[Data records]
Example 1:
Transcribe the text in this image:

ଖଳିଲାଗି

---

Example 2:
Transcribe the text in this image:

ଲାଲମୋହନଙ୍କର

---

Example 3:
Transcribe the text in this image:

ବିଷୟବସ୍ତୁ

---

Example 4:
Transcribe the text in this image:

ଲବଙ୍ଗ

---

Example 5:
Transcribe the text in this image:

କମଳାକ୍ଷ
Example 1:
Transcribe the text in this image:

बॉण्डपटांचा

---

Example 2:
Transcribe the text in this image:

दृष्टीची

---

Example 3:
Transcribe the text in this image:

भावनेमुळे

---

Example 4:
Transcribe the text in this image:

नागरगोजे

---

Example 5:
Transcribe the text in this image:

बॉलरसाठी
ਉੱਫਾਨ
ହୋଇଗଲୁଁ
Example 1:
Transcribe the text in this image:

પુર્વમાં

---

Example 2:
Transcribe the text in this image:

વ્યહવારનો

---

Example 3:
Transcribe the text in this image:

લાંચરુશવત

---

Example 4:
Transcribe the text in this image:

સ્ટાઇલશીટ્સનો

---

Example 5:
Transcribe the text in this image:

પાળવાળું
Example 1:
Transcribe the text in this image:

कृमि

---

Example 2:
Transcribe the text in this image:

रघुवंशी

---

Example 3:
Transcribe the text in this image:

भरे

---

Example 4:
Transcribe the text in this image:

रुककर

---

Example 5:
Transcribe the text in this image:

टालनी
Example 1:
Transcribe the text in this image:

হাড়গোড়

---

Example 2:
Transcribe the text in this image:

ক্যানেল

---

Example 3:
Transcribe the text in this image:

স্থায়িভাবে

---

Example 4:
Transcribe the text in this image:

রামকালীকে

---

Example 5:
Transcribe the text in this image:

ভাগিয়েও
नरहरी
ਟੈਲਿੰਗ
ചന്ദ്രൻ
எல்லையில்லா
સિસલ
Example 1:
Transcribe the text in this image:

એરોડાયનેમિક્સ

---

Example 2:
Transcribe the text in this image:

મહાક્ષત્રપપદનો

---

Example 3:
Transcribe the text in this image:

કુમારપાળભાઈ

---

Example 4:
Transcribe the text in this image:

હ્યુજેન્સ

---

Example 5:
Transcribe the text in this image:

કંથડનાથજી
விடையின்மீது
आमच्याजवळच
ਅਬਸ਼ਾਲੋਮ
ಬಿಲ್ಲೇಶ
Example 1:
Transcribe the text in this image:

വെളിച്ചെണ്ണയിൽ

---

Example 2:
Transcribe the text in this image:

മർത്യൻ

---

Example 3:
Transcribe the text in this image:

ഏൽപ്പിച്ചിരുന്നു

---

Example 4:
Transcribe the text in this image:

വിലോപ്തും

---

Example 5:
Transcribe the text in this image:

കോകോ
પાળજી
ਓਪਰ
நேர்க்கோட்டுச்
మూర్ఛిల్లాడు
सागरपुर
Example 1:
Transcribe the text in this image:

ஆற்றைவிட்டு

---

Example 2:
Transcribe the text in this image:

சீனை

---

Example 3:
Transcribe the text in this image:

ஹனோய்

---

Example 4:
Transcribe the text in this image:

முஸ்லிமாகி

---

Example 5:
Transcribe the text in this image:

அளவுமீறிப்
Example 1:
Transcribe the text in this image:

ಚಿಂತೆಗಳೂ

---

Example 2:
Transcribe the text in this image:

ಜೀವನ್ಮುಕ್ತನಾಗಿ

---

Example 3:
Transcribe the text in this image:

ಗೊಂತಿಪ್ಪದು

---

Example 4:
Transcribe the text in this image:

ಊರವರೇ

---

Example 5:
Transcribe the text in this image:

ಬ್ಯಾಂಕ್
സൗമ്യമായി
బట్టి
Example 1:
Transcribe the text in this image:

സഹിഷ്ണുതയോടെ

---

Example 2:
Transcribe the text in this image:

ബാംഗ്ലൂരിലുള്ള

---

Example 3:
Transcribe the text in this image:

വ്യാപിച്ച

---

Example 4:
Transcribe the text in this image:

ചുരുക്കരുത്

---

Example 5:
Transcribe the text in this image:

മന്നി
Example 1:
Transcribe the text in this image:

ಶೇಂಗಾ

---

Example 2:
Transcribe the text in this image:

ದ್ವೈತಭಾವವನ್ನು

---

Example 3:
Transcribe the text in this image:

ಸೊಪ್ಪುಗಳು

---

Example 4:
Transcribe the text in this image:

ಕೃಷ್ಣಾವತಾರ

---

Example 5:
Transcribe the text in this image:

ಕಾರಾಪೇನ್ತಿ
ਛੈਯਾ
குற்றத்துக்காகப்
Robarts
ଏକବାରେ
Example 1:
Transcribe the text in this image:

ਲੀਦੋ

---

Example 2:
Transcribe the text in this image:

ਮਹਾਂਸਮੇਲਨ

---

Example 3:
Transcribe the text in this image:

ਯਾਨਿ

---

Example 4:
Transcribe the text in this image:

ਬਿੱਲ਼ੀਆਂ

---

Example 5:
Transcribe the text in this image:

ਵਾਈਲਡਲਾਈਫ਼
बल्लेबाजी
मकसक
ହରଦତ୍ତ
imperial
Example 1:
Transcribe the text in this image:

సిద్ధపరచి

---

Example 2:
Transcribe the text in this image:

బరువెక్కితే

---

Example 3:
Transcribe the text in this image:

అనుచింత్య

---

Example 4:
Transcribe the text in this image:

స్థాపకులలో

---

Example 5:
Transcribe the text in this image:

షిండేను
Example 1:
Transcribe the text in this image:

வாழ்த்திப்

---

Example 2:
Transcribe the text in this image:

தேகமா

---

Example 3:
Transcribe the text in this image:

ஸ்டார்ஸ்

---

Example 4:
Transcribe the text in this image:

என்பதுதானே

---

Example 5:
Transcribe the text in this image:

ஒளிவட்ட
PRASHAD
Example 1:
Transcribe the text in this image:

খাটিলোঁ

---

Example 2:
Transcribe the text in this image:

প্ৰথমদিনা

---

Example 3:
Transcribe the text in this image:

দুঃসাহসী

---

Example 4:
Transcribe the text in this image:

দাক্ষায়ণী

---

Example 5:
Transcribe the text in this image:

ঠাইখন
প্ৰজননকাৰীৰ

#### Problem requirements
The entries above must be repeated word for word.

#### Result for this task
Example 1:
Transcribe the text in this image:

ଖଳିଲାଗି

---

Example 2:
Transcribe the text in this image:

ଲାଲମୋହନଙ୍କର

---

Example 3:
Transcribe the text in this image:

ବିଷୟବସ୍ତୁ

---

Example 4:
Transcribe the text in this image:

ଲବଙ୍ଗ

---

Example 5:
Transcribe the text in this image:

କମଳାକ୍ଷ
Example 1:
Transcribe the text in this image:

बॉण्डपटांचा

---

Example 2:
Transcribe the text in this image:

दृष्टीची

---

Example 3:
Transcribe the text in this image:

भावनेमुळे

---

Example 4:
Transcribe the text in this image:

नागरगोजे

---

Example 5:
Transcribe the text in this image:

बॉलरसाठी
ਉੱਫਾਨ
ହୋଇଗଲୁଁ
Example 1:
Transcribe the text in this image:

પુર્વમાં

---

Example 2:
Transcribe the text in this image:

વ્યહવારનો

---

Example 3:
Transcribe the text in this image:

લાંચરુશવત

---

Example 4:
Transcribe the text in this image:

સ્ટાઇલશીટ્સનો

---

Example 5:
Transcribe the text in this image:

પાળવાળું
Example 1:
Transcribe the text in this image:

कृमि

---

Example 2:
Transcribe the text in this image:

रघुवंशी

---

Example 3:
Transcribe the text in this image:

भरे

---

Example 4:
Transcribe the text in this image:

रुककर

---

Example 5:
Transcribe the text in this image:

टालनी
Example 1:
Transcribe the text in this image:

হাড়গোড়

---

Example 2:
Transcribe the text in this image:

ক্যানেল

---

Example 3:
Transcribe the text in this image:

স্থায়িভাবে

---

Example 4:
Transcribe the text in this image:

রামকালীকে

---

Example 5:
Transcribe the text in this image:

ভাগিয়েও
नरहरी
ਟੈਲਿੰਗ
ചന്ദ്രൻ
எல்லையில்லா
સિસલ
Example 1:
Transcribe the text in this image:

એરોડાયનેમિક્સ

---

Example 2:
Transcribe the text in this image:

મહાક્ષત્રપપદનો

---

Example 3:
Transcribe the text in this image:

કુમારપાળભાઈ

---

Example 4:
Transcribe the text in this image:

હ્યુજેન્સ

---

Example 5:
Transcribe the text in this image:

કંથડનાથજી
விடையின்மீது
आमच्याजवळच
ਅਬਸ਼ਾਲੋਮ
ಬಿಲ್ಲೇಶ
Example 1:
Transcribe the text in this image:

വെളിച്ചെണ്ണയിൽ

---

Example 2:
Transcribe the text in this image:

മർത്യൻ

---

Example 3:
Transcribe the text in this image:

ഏൽപ്പിച്ചിരുന്നു

---

Example 4:
Transcribe the text in this image:

വിലോപ്തും

---

Example 5:
Transcribe the text in this image:

കോകോ
પાળજી
ਓਪਰ
நேர்க்கோட்டுச்
మూర్ఛిల్లాడు
सागरपुर
Example 1:
Transcribe the text in this image:

ஆற்றைவிட்டு

---

Example 2:
Transcribe the text in this image:

சீனை

---

Example 3:
Transcribe the text in this image:

ஹனோய்

---

Example 4:
Transcribe the text in this image:

முஸ்லிமாகி

---

Example 5:
Transcribe the text in this image:

அளவுமீறிப்
Example 1:
Transcribe the text in this image:

ಚಿಂತೆಗಳೂ

---

Example 2:
Transcribe the text in this image:

ಜೀವನ್ಮುಕ್ತನಾಗಿ

---

Example 3:
Transcribe the text in this image:

ಗೊಂತಿಪ್ಪದು

---

Example 4:
Transcribe the text in this image:

ಊರವರೇ

---

Example 5:
Transcribe the text in this image:

ಬ್ಯಾಂಕ್
സൗമ്യമായി
బట్టి
Example 1:
Transcribe the text in this image:

സഹിഷ്ണുതയോടെ

---

Example 2:
Transcribe the text in this image:

ബാംഗ്ലൂരിലുള്ള

---

Example 3:
Transcribe the text in this image:

വ്യാപിച്ച

---

Example 4:
Transcribe the text in this image:

ചുരുക്കരുത്

---

Example 5:
Transcribe the text in this image:

മന്നി
Example 1:
Transcribe the text in this image:

ಶೇಂಗಾ

---

Example 2:
Transcribe the text in this image:

ದ್ವೈತಭಾವವನ್ನು

---

Example 3:
Transcribe the text in this image:

ಸೊಪ್ಪುಗಳು

---

Example 4:
Transcribe the text in this image:

ಕೃಷ್ಣಾವತಾರ

---

Example 5:
Transcribe the text in this image:

ಕಾರಾಪೇನ್ತಿ
ਛੈਯਾ
குற்றத்துக்காகப்
Robarts
ଏକବାରେ
Example 1:
Transcribe the text in this image:

ਲੀਦੋ

---

Example 2:
Transcribe the text in this image:

ਮਹਾਂਸਮੇਲਨ

---

Example 3:
Transcribe the text in this image:

ਯਾਨਿ

---

Example 4:
Transcribe the text in this image:

ਬਿੱਲ਼ੀਆਂ

---

Example 5:
Transcribe the text in this image:

ਵਾਈਲਡਲਾਈਫ਼
बल्लेबाजी
मकसक
ହରଦତ୍ତ
imperial
Example 1:
Transcribe the text in this image:

సిద్ధపరచి

---

Example 2:
Transcribe the text in this image:

బరువెక్కితే

---

Example 3:
Transcribe the text in this image:

అనుచింత్య

---

Example 4:
Transcribe the text in this image:

స్థాపకులలో

---

Example 5:
Transcribe the text in this image:

షిండేను
Example 1:
Transcribe the text in this image:

வாழ்த்திப்

---

Example 2:
Transcribe the text in this image:

தேகமா

---

Example 3:
Transcribe the text in this image:

ஸ்டார்ஸ்

---

Example 4:
Transcribe the text in this image:

என்பதுதானே

---

Example 5:
Transcribe the text in this image:

ஒளிவட்ட
PRASHAD
Example 1:
Transcribe the text in this image:

খাটিলোঁ

---

Example 2:
Transcribe the text in this image:

প্ৰথমদিনা

---

Example 3:
Transcribe the text in this image:

দুঃসাহসী

---

Example 4:
Transcribe the text in this image:

দাক্ষায়ণী

---

Example 5:
Transcribe the text in this image:

ঠাইখন
প্ৰজননকাৰীৰ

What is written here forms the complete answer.